Copy out word for word the lines of the data below, from the line containing "Кредит предоставляется банком" through the line containing "г. Екатеринбург, ул. Рябинина, 24", including both of those lines.

═══

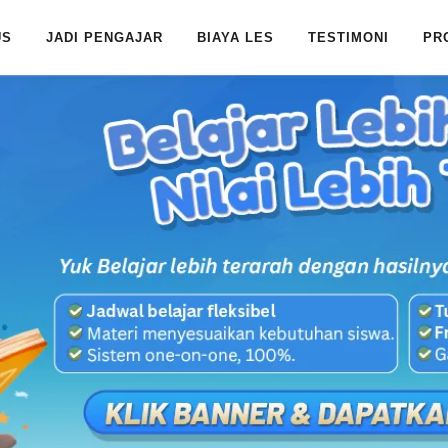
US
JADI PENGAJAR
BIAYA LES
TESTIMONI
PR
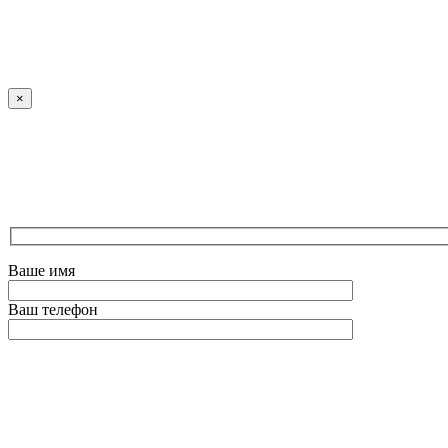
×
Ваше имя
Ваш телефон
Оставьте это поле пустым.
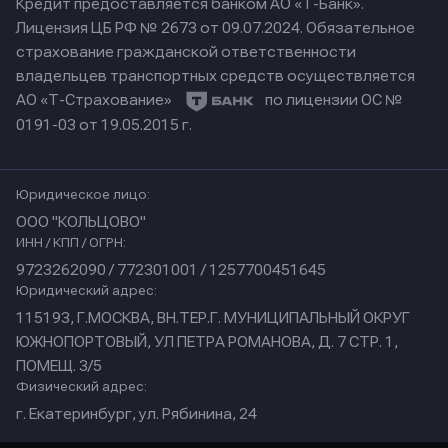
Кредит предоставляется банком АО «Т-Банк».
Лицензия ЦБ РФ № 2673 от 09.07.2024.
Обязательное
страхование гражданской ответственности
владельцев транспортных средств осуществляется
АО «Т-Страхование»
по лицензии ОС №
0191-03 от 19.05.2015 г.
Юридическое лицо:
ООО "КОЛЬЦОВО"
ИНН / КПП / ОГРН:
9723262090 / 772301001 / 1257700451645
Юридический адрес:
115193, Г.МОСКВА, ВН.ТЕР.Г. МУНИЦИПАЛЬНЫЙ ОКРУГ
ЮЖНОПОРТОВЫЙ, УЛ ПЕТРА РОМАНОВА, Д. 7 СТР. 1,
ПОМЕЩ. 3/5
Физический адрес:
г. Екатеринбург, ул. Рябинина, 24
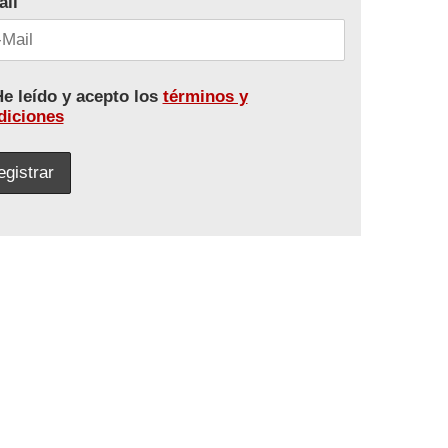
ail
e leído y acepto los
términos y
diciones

═══

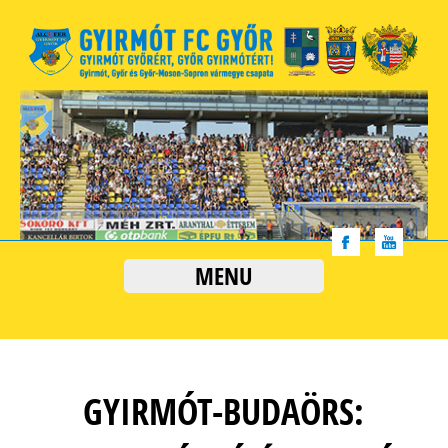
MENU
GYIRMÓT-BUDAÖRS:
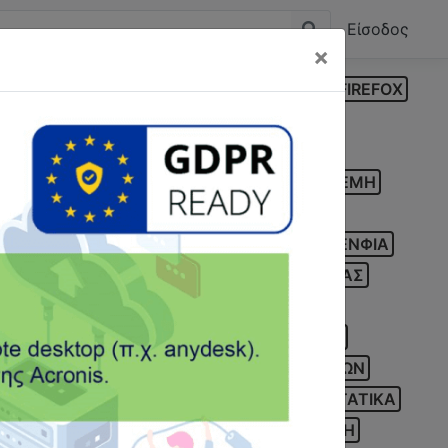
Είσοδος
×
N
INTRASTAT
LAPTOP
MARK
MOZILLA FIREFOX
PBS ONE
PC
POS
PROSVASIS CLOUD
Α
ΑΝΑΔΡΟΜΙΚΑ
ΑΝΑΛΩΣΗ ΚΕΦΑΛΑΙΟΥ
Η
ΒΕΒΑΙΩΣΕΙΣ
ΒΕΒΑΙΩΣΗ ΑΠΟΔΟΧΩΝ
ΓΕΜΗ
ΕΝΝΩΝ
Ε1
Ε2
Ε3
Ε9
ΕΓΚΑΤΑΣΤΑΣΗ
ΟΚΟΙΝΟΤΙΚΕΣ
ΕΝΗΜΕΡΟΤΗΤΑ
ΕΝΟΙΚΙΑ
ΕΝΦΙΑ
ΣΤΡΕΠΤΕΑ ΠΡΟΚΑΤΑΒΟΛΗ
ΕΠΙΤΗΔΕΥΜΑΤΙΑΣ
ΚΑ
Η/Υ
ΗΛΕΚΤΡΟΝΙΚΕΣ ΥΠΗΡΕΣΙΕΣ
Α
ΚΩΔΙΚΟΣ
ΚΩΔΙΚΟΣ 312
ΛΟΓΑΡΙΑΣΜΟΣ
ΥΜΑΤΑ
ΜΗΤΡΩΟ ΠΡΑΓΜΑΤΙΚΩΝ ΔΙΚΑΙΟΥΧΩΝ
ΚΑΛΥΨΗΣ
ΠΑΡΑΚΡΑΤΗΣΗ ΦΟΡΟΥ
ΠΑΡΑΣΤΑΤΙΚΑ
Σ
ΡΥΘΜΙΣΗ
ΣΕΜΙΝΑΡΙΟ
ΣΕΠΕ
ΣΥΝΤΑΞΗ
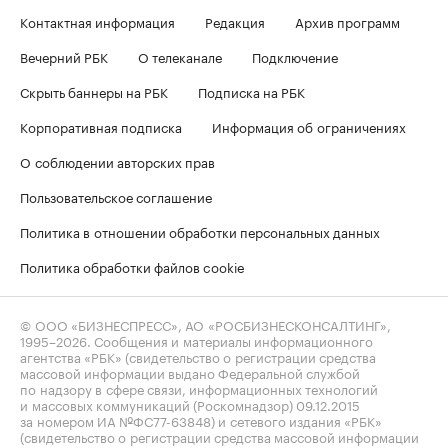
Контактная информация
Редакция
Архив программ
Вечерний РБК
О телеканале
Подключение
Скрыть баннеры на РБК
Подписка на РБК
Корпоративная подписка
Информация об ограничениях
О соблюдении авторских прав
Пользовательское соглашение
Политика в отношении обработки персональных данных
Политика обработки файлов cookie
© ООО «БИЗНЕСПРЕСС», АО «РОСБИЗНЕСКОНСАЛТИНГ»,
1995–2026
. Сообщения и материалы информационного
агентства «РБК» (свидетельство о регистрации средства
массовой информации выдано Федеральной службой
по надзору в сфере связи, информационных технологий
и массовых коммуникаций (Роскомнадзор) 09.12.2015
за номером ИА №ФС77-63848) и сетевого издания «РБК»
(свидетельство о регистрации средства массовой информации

═══

**FINISHED TASK:**
Кредит предоставляется банком АО «Т-Банк».
Лицензия ЦБ РФ № 2673 от 09.07.2024.
Обязательное
страхование гражданской ответственности
владельцев транспортных средств осуществляется
АО «Т-Страхование»
по лицензии ОС №
0191-03 от 19.05.2015 г.
Юридическое лицо:
ООО "КОЛЬЦОВО"
ИНН / КПП / ОГРН:
9723262090 / 772301001 / 1257700451645
Юридический адрес:
115193, Г.МОСКВА, ВН.ТЕР.Г. МУНИЦИПАЛЬНЫЙ ОКРУГ
ЮЖНОПОРТОВЫЙ, УЛ ПЕТРА РОМАНОВА, Д. 7 СТР. 1,
ПОМЕЩ. 3/5
Физический адрес:
г. Екатеринбург, ул. Рябинина, 24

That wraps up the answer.